Pull out every line of the listing that contains the word "more".
[Dataset entries]
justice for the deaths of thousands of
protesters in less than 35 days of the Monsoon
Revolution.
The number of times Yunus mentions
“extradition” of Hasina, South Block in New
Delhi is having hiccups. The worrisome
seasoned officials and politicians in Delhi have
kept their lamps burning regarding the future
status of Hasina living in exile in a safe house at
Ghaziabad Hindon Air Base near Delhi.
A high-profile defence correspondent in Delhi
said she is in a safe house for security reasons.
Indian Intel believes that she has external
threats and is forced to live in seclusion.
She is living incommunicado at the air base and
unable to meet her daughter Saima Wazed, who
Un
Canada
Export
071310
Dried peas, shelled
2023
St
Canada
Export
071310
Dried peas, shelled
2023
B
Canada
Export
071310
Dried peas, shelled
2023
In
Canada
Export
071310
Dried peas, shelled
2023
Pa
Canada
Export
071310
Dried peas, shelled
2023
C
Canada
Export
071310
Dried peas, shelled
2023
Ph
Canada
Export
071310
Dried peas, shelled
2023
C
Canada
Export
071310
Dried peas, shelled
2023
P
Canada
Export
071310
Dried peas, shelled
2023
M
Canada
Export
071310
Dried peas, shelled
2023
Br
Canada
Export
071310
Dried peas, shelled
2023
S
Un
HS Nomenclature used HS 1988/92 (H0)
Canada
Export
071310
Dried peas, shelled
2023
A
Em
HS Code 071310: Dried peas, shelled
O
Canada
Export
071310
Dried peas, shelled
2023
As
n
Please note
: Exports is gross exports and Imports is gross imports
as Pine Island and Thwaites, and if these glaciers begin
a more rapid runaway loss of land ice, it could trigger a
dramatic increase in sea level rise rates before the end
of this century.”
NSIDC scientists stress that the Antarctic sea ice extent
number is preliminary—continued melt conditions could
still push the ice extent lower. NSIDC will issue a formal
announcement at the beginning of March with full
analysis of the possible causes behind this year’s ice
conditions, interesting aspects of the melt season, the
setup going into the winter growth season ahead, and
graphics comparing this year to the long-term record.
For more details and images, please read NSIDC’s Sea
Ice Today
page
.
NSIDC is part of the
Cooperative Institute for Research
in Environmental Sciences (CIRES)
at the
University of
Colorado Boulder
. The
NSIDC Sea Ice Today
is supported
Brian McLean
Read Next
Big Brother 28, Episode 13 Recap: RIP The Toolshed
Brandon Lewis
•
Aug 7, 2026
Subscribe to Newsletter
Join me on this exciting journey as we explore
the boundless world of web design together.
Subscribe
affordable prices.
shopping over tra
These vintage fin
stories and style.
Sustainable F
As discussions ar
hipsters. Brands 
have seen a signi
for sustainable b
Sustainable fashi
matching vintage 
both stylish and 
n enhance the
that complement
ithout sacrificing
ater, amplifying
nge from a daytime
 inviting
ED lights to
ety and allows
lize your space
[/Dataset entries]
Expected answer -
a more rapid runaway loss of land ice, it could trigger a
For more details and images, please read NSIDC’s Sea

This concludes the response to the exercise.